Look below. Copy each line that has "kita" in it.

:: Records provided ::

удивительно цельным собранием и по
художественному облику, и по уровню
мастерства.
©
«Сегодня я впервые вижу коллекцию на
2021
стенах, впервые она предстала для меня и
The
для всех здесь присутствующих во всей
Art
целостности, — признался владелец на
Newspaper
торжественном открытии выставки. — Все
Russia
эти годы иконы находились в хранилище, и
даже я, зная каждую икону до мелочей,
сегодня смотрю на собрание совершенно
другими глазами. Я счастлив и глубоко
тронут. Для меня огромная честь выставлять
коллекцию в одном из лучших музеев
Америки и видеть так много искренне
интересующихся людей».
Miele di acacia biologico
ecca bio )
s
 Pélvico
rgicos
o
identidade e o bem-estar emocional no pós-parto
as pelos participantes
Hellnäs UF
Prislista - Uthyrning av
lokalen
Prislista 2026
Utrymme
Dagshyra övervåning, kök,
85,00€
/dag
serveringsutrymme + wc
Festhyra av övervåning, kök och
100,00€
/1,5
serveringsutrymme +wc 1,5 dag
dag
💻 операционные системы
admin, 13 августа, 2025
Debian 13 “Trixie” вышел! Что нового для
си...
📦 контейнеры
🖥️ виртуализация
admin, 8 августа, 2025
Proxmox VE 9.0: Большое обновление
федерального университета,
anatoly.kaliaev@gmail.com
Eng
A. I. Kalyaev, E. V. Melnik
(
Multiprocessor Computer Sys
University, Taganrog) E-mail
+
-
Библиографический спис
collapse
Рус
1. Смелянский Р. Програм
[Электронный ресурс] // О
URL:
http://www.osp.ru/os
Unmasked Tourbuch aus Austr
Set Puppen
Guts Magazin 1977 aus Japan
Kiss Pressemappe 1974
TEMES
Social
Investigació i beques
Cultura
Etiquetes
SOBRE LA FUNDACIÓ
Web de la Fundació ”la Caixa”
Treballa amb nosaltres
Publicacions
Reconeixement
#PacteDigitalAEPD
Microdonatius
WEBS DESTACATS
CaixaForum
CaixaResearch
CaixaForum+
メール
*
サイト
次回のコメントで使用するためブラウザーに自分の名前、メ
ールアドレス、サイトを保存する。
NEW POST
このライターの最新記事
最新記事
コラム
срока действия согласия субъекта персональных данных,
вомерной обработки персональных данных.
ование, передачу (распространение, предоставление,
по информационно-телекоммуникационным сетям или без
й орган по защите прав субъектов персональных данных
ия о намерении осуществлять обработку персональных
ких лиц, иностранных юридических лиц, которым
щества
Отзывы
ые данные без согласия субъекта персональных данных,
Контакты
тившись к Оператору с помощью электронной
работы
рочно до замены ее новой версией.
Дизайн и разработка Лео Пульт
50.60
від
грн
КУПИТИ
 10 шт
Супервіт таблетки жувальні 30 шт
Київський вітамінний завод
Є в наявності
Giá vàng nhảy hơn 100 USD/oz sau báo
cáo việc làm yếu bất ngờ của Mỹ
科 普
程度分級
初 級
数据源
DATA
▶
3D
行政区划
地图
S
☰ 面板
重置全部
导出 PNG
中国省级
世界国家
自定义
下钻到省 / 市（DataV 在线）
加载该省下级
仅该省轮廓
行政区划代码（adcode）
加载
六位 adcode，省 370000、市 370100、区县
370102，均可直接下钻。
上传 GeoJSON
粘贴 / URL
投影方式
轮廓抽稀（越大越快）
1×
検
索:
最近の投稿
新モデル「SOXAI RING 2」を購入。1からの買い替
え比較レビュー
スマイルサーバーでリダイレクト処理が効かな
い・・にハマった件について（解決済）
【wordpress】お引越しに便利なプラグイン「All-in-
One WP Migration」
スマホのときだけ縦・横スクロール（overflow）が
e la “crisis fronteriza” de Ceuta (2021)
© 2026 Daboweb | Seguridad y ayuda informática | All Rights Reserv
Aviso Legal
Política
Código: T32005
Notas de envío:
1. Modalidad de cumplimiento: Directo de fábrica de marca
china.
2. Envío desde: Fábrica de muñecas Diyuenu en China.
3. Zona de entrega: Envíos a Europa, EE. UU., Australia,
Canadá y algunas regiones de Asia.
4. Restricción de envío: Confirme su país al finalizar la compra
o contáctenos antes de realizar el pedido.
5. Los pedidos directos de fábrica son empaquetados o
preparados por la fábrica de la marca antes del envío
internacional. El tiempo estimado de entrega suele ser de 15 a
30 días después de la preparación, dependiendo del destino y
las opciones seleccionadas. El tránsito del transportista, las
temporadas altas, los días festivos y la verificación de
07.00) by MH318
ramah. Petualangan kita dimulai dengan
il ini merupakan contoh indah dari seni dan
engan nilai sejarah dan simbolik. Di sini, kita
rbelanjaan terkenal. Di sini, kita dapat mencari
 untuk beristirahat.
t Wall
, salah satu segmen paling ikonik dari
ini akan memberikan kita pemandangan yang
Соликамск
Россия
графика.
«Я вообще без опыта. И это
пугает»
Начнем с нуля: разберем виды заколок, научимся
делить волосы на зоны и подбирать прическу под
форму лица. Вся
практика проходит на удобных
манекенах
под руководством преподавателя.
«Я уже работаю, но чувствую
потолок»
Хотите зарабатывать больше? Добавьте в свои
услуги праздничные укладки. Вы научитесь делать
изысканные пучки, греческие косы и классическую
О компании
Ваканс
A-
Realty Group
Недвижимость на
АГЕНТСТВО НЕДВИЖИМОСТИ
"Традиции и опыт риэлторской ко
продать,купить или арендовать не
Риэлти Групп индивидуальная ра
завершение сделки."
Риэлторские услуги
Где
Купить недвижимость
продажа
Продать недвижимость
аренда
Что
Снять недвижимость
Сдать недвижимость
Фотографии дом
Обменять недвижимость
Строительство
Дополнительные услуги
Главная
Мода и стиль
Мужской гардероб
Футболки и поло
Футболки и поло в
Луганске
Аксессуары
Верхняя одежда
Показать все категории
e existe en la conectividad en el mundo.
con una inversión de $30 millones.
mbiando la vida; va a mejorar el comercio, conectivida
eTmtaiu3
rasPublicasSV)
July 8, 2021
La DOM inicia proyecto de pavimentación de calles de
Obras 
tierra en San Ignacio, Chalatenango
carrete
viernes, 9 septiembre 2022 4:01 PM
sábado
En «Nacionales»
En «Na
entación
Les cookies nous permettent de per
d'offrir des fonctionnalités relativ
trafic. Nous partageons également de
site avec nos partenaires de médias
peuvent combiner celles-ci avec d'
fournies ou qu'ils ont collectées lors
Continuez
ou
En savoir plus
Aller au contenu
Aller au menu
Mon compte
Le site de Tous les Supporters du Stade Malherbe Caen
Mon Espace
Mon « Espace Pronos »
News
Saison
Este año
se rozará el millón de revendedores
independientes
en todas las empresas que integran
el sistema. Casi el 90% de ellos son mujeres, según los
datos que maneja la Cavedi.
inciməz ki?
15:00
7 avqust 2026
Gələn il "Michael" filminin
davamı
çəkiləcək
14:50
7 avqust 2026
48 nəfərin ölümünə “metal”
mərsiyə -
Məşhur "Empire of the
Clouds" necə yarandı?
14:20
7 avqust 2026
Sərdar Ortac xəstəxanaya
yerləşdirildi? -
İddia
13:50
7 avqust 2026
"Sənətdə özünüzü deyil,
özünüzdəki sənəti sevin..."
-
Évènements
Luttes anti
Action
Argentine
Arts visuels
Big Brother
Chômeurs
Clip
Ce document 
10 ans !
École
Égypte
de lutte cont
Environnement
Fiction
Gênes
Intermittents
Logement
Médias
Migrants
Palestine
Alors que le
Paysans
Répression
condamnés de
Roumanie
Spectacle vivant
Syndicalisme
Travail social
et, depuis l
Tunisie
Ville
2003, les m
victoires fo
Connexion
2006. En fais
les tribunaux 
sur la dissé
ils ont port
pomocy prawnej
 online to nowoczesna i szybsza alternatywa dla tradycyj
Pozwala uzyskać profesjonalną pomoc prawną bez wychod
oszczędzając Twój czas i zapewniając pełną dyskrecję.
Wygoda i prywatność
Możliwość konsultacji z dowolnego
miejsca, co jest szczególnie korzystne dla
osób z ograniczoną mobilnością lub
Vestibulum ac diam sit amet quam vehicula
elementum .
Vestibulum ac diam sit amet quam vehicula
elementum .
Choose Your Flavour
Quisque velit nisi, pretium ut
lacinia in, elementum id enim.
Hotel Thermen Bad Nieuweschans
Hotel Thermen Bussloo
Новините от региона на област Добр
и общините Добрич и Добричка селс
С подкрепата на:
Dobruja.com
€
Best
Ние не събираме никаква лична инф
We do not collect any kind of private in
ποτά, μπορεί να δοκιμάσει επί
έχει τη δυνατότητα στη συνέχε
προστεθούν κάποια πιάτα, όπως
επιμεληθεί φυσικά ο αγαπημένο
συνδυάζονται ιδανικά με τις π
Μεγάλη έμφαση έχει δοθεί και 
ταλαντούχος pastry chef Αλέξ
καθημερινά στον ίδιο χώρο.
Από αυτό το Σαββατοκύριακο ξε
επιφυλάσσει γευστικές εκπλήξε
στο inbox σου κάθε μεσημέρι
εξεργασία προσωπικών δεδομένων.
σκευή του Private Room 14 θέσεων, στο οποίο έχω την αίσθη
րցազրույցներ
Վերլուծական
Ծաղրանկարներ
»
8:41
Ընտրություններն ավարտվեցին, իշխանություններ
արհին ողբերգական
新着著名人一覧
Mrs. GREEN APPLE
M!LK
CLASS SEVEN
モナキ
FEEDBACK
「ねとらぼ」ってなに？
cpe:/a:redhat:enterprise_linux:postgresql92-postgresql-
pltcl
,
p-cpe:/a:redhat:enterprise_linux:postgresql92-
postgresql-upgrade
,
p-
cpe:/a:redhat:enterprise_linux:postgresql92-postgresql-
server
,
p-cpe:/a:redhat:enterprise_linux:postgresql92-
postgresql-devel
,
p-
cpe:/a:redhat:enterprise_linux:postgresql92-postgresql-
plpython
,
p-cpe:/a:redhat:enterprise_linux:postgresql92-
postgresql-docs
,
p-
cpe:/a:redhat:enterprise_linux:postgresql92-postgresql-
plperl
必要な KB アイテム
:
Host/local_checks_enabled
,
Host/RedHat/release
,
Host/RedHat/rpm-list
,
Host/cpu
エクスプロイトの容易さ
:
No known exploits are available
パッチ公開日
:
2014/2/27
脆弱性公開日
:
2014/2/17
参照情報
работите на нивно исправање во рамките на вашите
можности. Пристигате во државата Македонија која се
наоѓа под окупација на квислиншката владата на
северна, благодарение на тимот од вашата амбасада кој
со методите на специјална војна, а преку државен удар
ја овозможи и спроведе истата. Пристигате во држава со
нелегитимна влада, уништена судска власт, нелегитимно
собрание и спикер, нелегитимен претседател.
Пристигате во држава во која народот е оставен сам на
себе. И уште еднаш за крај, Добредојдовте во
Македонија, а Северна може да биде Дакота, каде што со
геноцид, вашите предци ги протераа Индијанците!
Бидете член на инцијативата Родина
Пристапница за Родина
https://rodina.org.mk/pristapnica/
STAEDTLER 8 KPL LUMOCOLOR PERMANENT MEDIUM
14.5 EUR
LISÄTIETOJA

:::

• _Solution to this task_
ramah. Petualangan kita dimulai dengan
engan nilai sejarah dan simbolik. Di sini, kita
rbelanjaan terkenal. Di sini, kita dapat mencari
ini akan memberikan kita pemandangan yang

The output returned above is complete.